== Required action ==
When you copy the material below, keep every line exact and omit the pictures.

== Dataset content ==
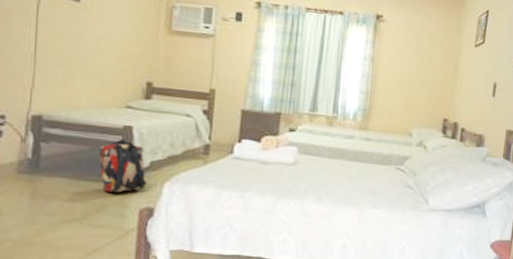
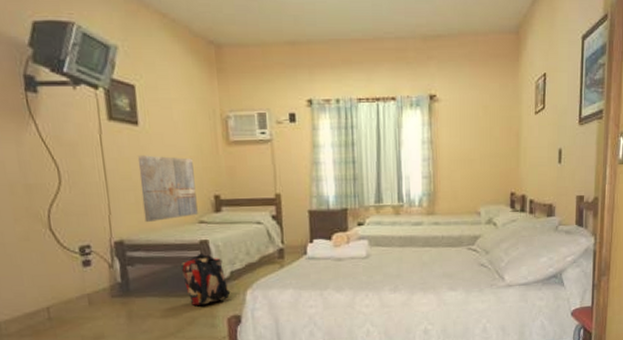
wall art: none [69,31,130,101] -> present [137,155,198,222]

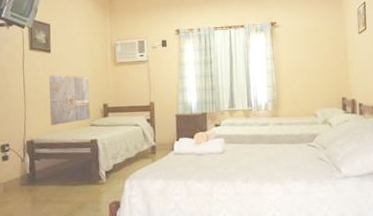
backpack: present [180,253,231,306] -> none [75,150,113,193]

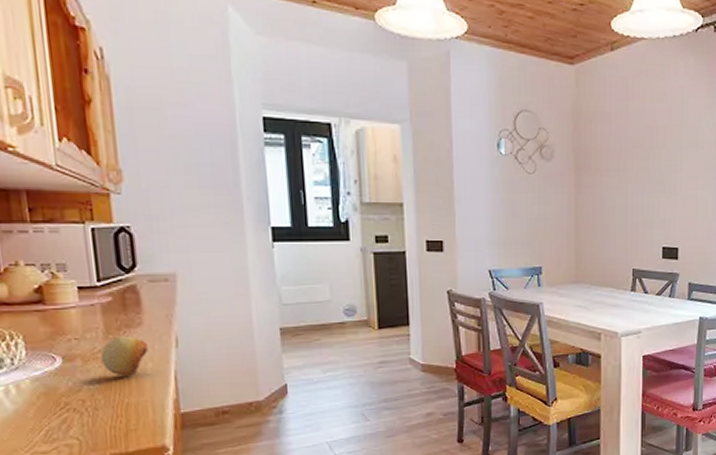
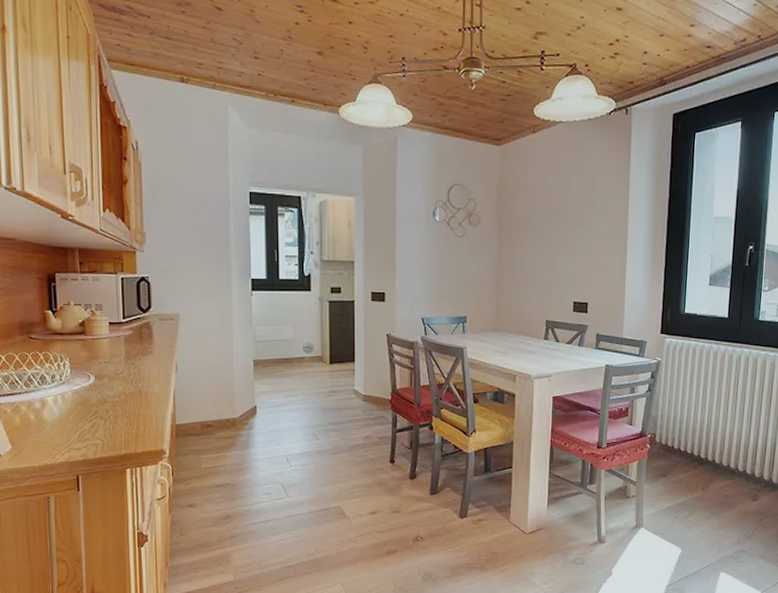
fruit: present [101,337,149,376] -> none [122,362,156,393]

== Solution to the exercise ==
wall art: none [69,31,130,101] -> present [137,155,198,222]

backpack: present [180,253,231,306] -> none [75,150,113,193]

fruit: present [101,337,149,376] -> none [122,362,156,393]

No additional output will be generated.